TEXT PASSAGE:
◇ ◇ ◇ ◇ ◇

Collins v. Hughes & Riddle

Decision Date01 April 1938
Docket Number30132
Citation278 N.W. 888,134 Neb. 380
PartiesHENRY S. COLLINS, APPELLEE, v. HUGHES & RIDDLE ET AL., APPELLANTS
CourtNebraska Supreme Court

APPEAL from the district court for Douglas county: WILLIS G. SEARS JUDGE. Reversed.

REVERSED.

Syllabus by the Court.

1. A " caret" is a definite character of the English language clearly defined and established by immemorial usage.

2. " Where a written instrument shows upon its face a material and obvious alteration, the presumption of law is that such alteration was made before the instrument was finally executed and delivered." Dorsey v. Conrad, 49 Neb. 443, 68 N.W. 645.

3. " Such an instrument may go in evidence in the first instance, leaving the parties to such explanation of the alteration as they may choose to offer." Dorsey v. Conrad, supra.

4. " The value of testimony where the witness refuses to testify positively to the facts, is for the jury to determine, and will vary with the surrounding circumstances and the manner and appearance of the witness." 14 Encyclopedia of Evidence, 142.

◇ ◇ ◇ ◇ ◇

TASK ITEM A: According to the Collins v. Hughes & Riddle case summary, which court decided the appeal?
TASK ITEM B: Write what follows the fourth syllabus point of the Collins v. Hughes & Riddle case summary.

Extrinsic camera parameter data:
◇ ◇ ◇ ◇ ◇

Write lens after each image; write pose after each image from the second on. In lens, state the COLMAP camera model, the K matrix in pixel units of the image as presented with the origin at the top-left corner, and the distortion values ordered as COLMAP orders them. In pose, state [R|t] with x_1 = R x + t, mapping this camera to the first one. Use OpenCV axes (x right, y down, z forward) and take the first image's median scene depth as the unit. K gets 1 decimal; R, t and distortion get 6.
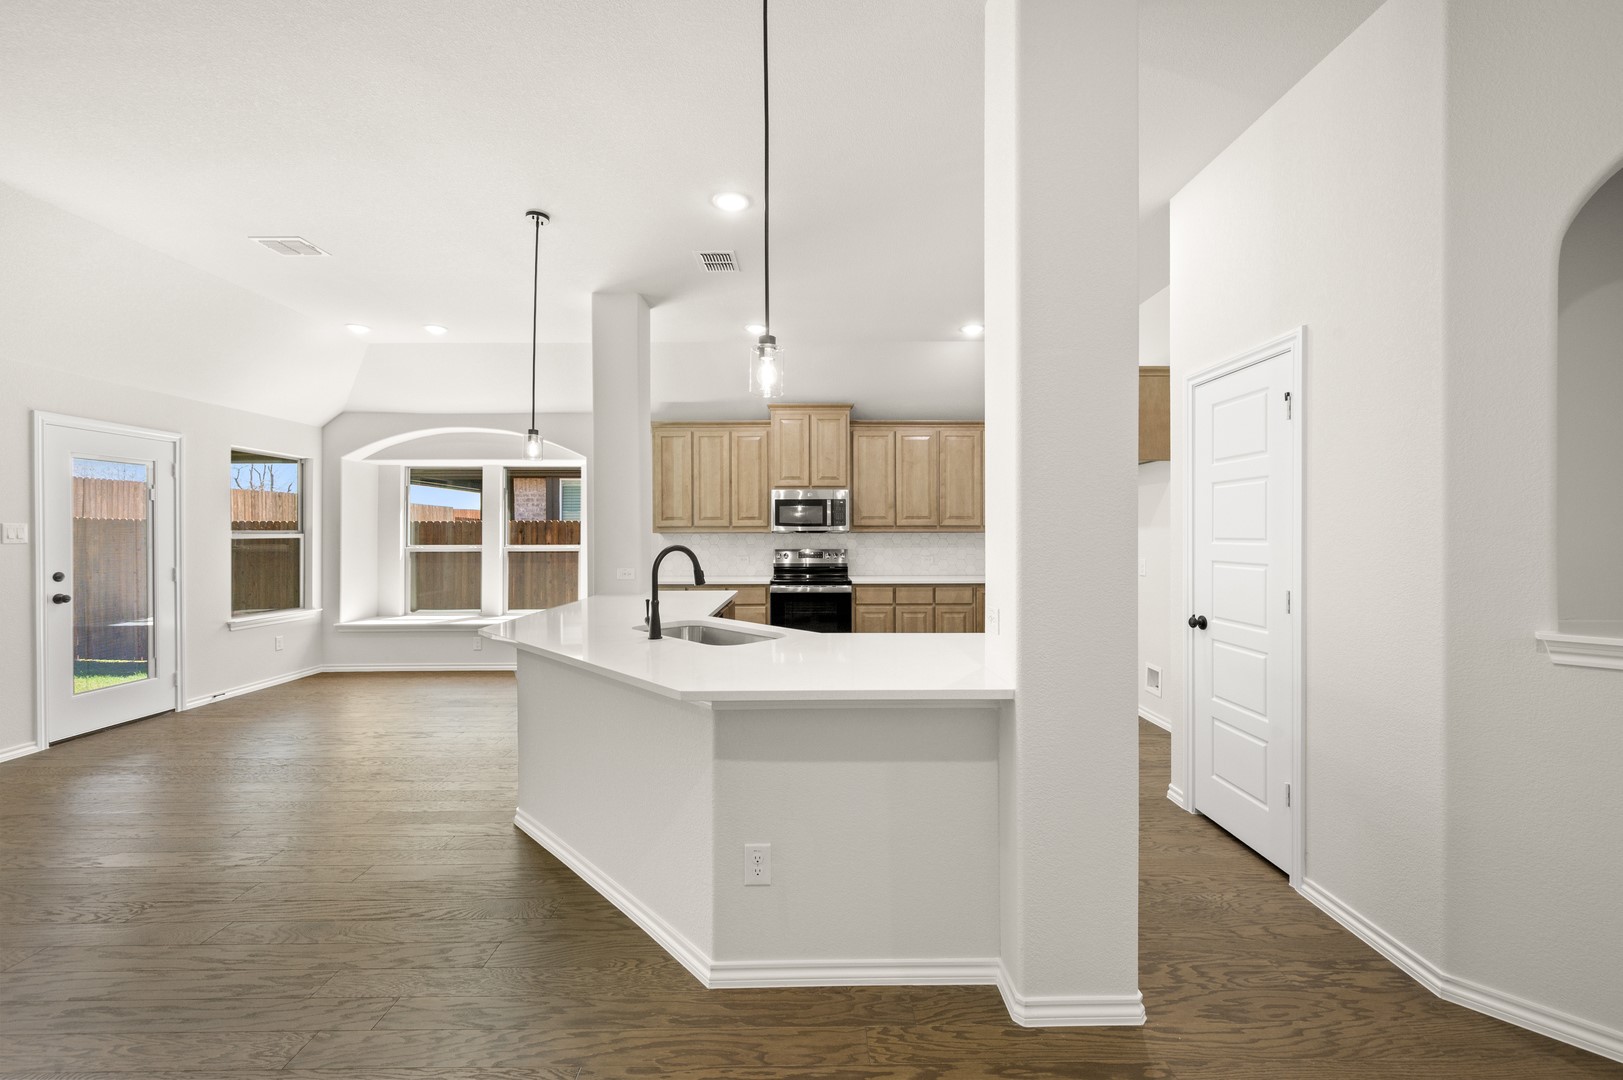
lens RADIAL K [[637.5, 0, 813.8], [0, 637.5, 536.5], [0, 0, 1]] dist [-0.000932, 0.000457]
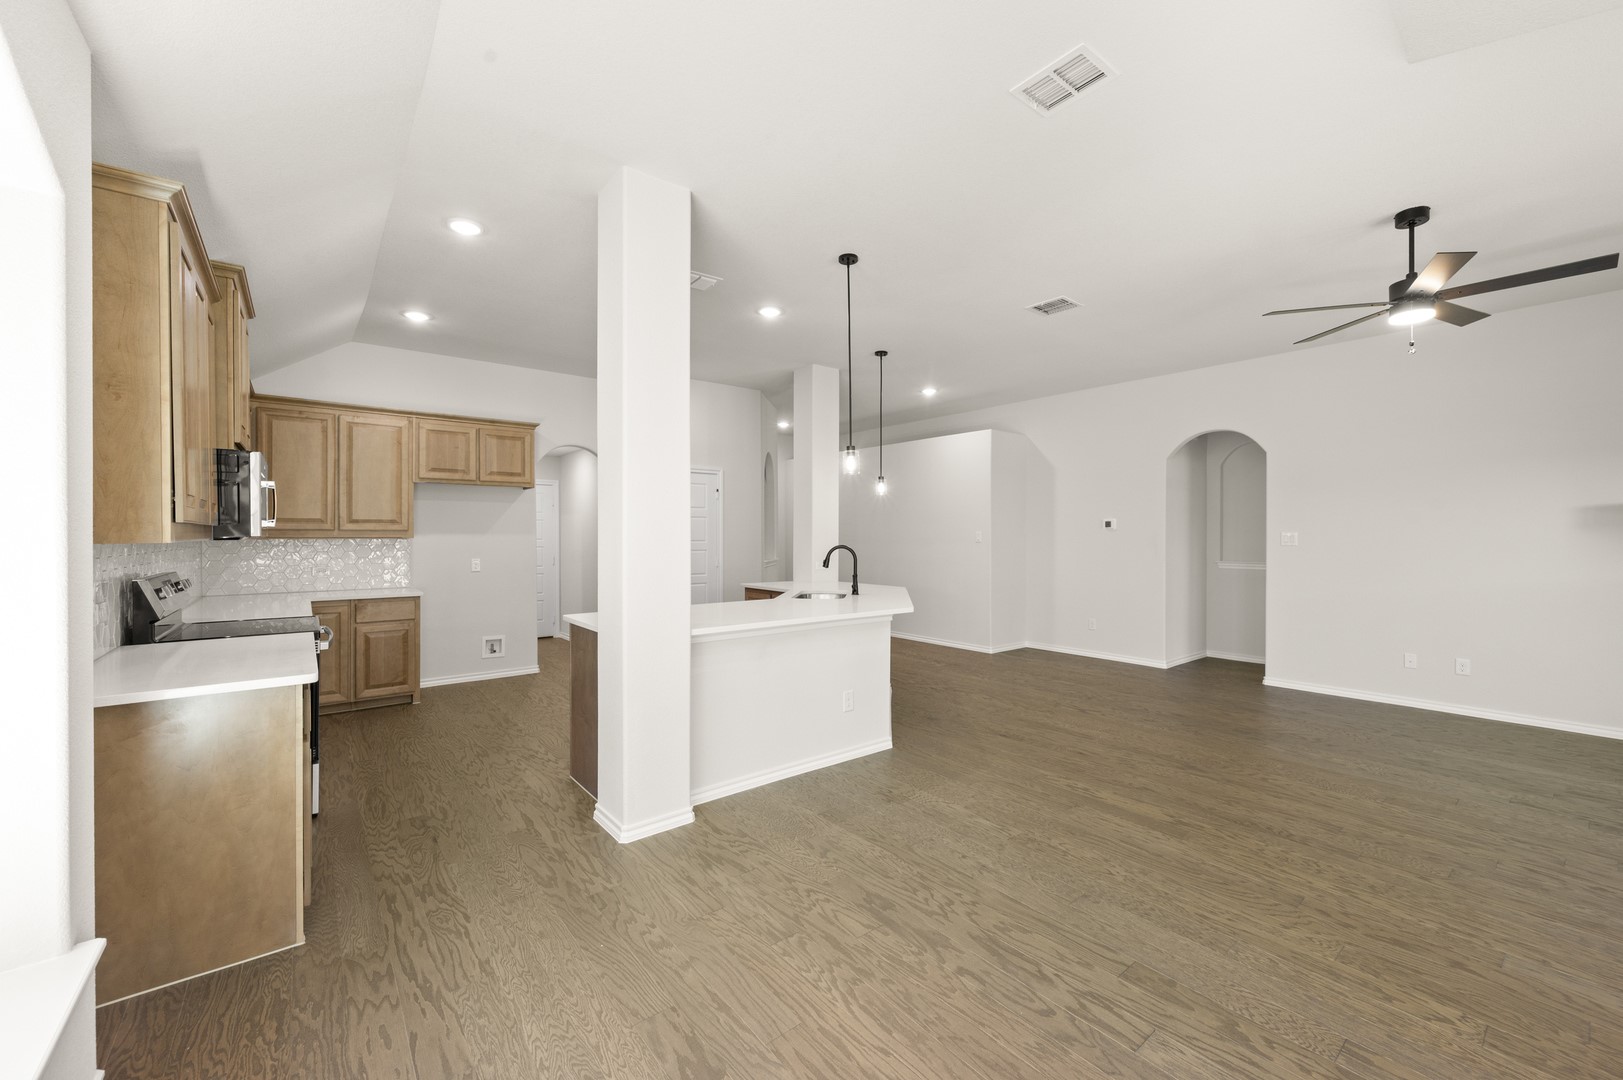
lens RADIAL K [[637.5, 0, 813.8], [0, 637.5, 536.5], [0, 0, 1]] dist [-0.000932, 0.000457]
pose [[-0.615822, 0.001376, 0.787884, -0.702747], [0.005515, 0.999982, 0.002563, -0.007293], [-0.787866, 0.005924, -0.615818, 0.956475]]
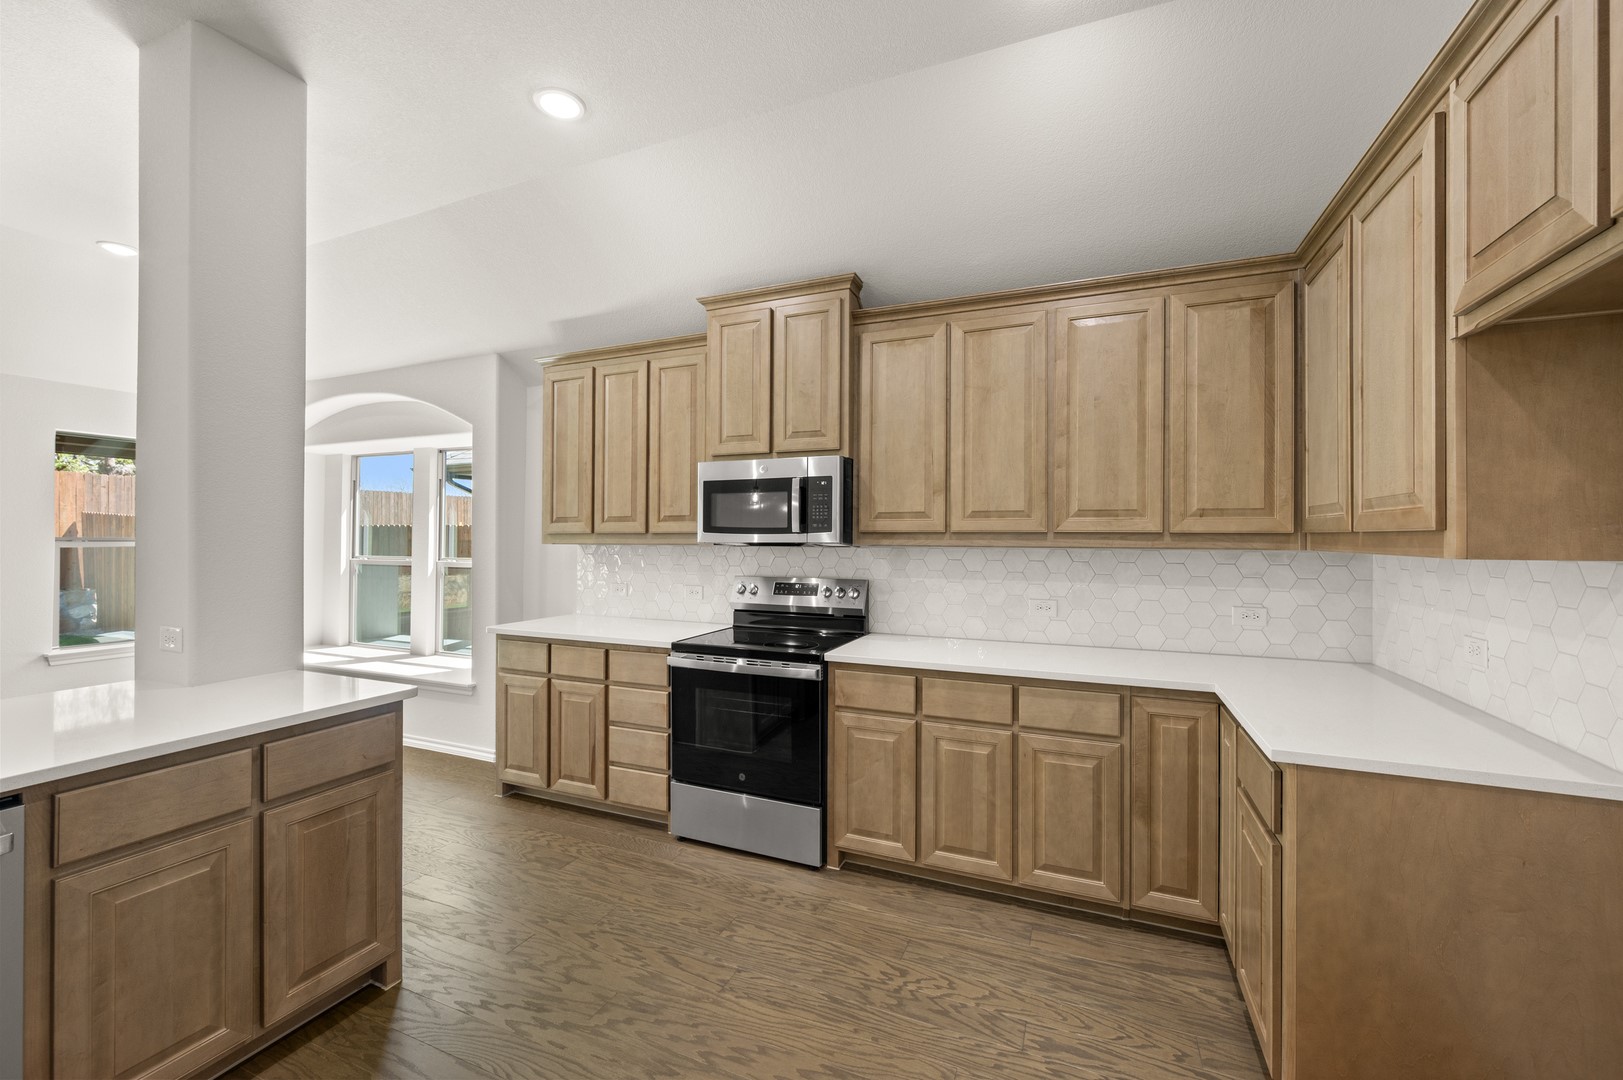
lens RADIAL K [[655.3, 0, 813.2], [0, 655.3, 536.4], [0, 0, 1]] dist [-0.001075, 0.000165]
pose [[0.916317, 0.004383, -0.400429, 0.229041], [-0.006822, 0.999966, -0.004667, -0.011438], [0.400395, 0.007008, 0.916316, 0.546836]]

◇ ◇ ◇ ◇ ◇

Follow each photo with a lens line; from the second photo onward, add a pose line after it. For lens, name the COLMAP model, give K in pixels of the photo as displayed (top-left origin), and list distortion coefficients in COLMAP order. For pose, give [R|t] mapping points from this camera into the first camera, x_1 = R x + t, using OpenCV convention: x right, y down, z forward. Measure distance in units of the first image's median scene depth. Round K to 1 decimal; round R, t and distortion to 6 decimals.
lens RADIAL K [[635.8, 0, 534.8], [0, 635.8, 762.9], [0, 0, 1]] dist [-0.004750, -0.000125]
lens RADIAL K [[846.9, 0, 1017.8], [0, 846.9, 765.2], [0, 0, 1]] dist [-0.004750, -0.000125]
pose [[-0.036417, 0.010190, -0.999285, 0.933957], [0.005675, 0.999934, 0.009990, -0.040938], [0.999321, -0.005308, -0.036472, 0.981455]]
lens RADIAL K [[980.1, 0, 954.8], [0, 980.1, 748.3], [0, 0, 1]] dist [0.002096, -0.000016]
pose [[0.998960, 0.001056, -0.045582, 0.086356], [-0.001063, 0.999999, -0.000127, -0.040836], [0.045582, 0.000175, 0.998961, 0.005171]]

◇ ◇ ◇ ◇ ◇

FINAL ANSWER A: The Nebraska Supreme Court.

FINAL ANSWER B:
5. In the instant case, as there was presented evidence of the facts surrounding and attending the actual execution of the release in controversy, the presumption that the alterations appearing on the instrument were made before its execution was removed, and the question as to how, or when, or with what motive the alterations were made and the five typewritten words inserted was for the triers of fact to determine under all of the evidence.

6. " When the amount received in settlement is grossly inadequate to compensate for the injuries sustained, that fact may be considered, with other evidence, as tending to show unfair practice, that the party has been overreached, and that the minds of the parties never met in the consummation of a valid contract." Perry v. Omaha Electric Light & Power Co., 99 Neb. 730, 157 N.W. 921.

7. Where parties fairly and honestly intend to and do settle their controversy for known injuries received, but there are injuries wholly unknown to the parties, of a serious character, which are not taken into consideration, a release given in settlement of the injuries, although purporting to be a release of all damages that may thereafter accrue, will be set aside, on the ground of mutual mistake, as inequitable, unjust, and not complying with the intention of the parties.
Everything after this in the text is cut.